According to Wood, Halstead was sitting among the Voortrekkers when the dancing Zulu attacked. He called out: "We are done for!" He added in the Zulu language: "Let me talk to the King!" Dingane heard this but rejected his request with a wave of his hand. Halstead thereupon pulled out his knife, cut open one assailant and slit another’s throat before he was overpowered.

Mutwa's allegation regarding Halstead is probably untrue. The messenger that Dingane sent to Owen to inform him that he was going to kill Retief and his men specifically added that the interpreter of the Voortrekkers, an English-speaking man from Port Natal [Thomas Halstead], would not be killed.

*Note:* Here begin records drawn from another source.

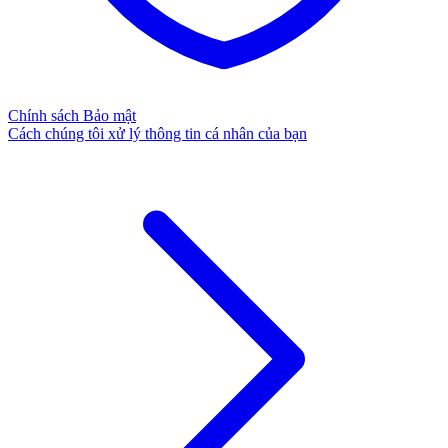
Chính sách Bảo mật
Cách chúng tôi xử lý thông tin cá nhân của bạn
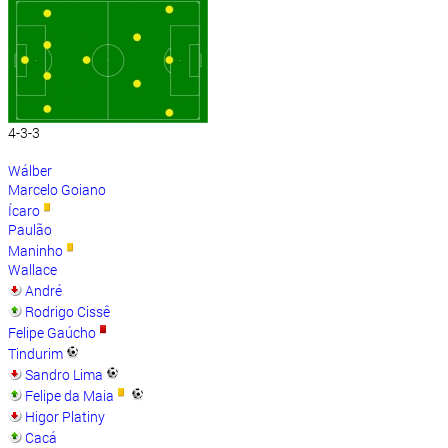
4-3-3
Wálber
Marcelo Goiano
Ícaro
Paulão
Maninho
Wallace
André
Rodrigo Cissê
Felipe Gaúcho
Tindurim
Sandro Lima
Felipe da Maia
Higor Platiny
Cacá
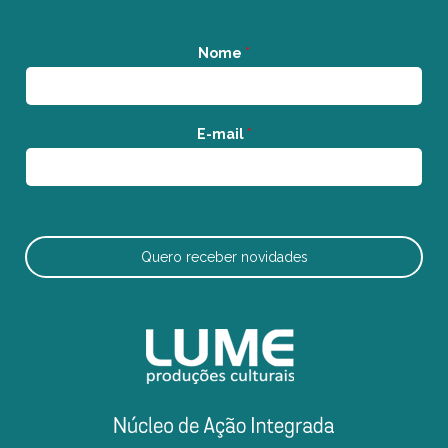
Nome
*
E-mail
*
Quero receber novidades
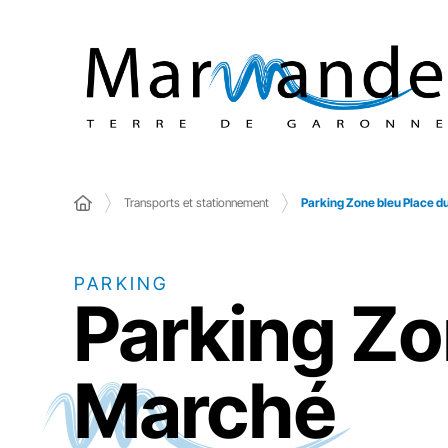
Transports et stationnement
Parking Zone bleu Place 
PARKING
Parking Zo
Marché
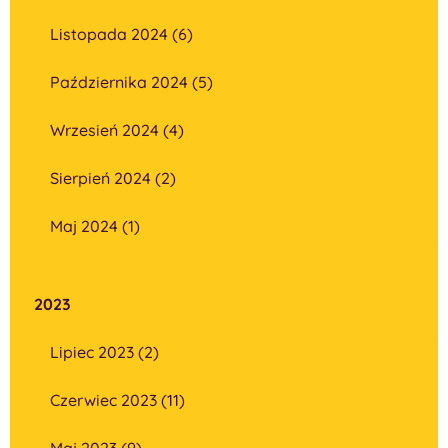
Listopada 2024 (6)
Października 2024 (5)
Wrzesień 2024 (4)
Sierpień 2024 (2)
Maj 2024 (1)
2023
Lipiec 2023 (2)
Czerwiec 2023 (11)
Maj 2023 (9)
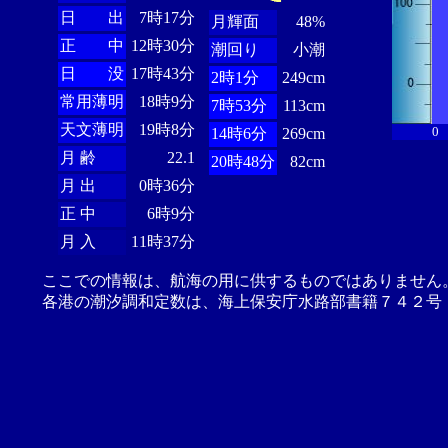
日 出
7時17分
月輝面
48%
正 中
12時30分
潮回り
小潮
日 没
17時43分
2時1分
249cm
常用薄明
18時9分
7時53分
113cm
天文薄明
19時8分
0
14時6分
269cm
月 齢
22.1
20時48分
82cm
月 出
0時36分
正 中
6時9分
月 入
11時37分
ここでの情報は、航海の用に供するものではありません
各港の潮汐調和定数は、海上保安庁水路部書籍７４２号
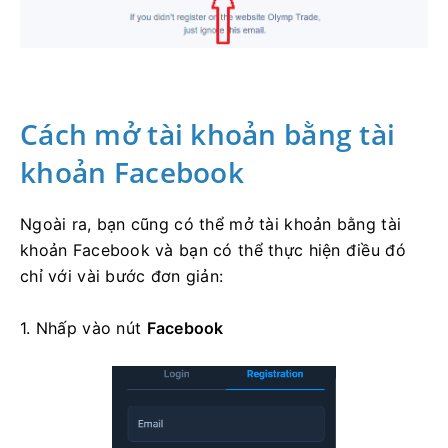
Cách mở tài khoản bằng tài
khoản Facebook
Ngoài ra, bạn cũng có thể mở tài khoản bằng tài
khoản Facebook và bạn có thể thực hiện điều đó
chỉ với vài bước đơn giản:
1. Nhấp vào
nút
Facebook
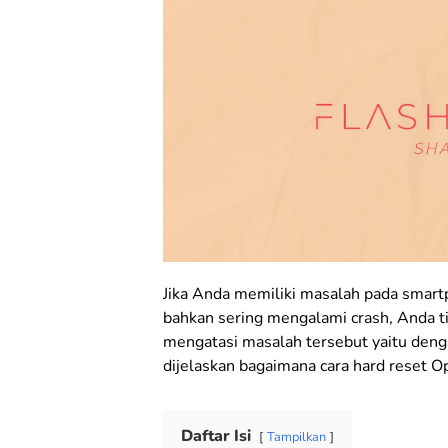
Jika Anda memiliki masalah pada smartp
bahkan sering mengalami crash, Anda t
mengatasi masalah tersebut yaitu denga
dijelaskan bagaimana cara hard reset 
Daftar Isi
Tampilkan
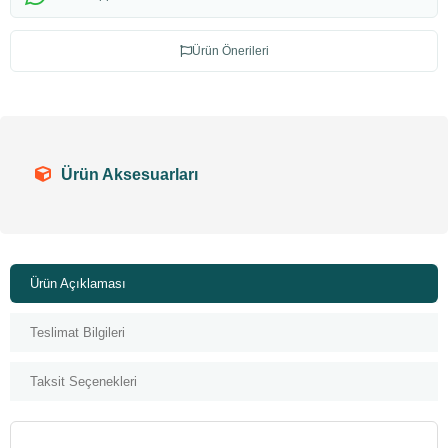
Ürün Önerileri
Ürün Aksesuarları
Ürün Açıklaması
Teslimat Bilgileri
Taksit Seçenekleri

Three days after the massacre Owen wrote in his diary that Dingane himself had told Hulley that Halstead, who was sitting with the Voortrekkers, was killed against the wishes of the Zulu king; that he was accidentally killed in the confusion. According to a remark that Owen made in his diary one day after the massacre, Dingane informed the missionary Venable that he gave orders that Halstead should not be murdered, but that his warriors did not recognise Halstead in the midst of the Voortrekkers. Owen also added that it was Dingane’s custom to blame his subjects when he did something of which he felt ashamed. Hulley also referred to the fate of Halstead in his report. He recorded that he asked Dingane a few days after the massacre about why Halstead had been killed. According to him the Zulu king replied: "He is dead. In the mayhem of the massacre he was killed with the others. I am sorry about it. I did not mean to take his life."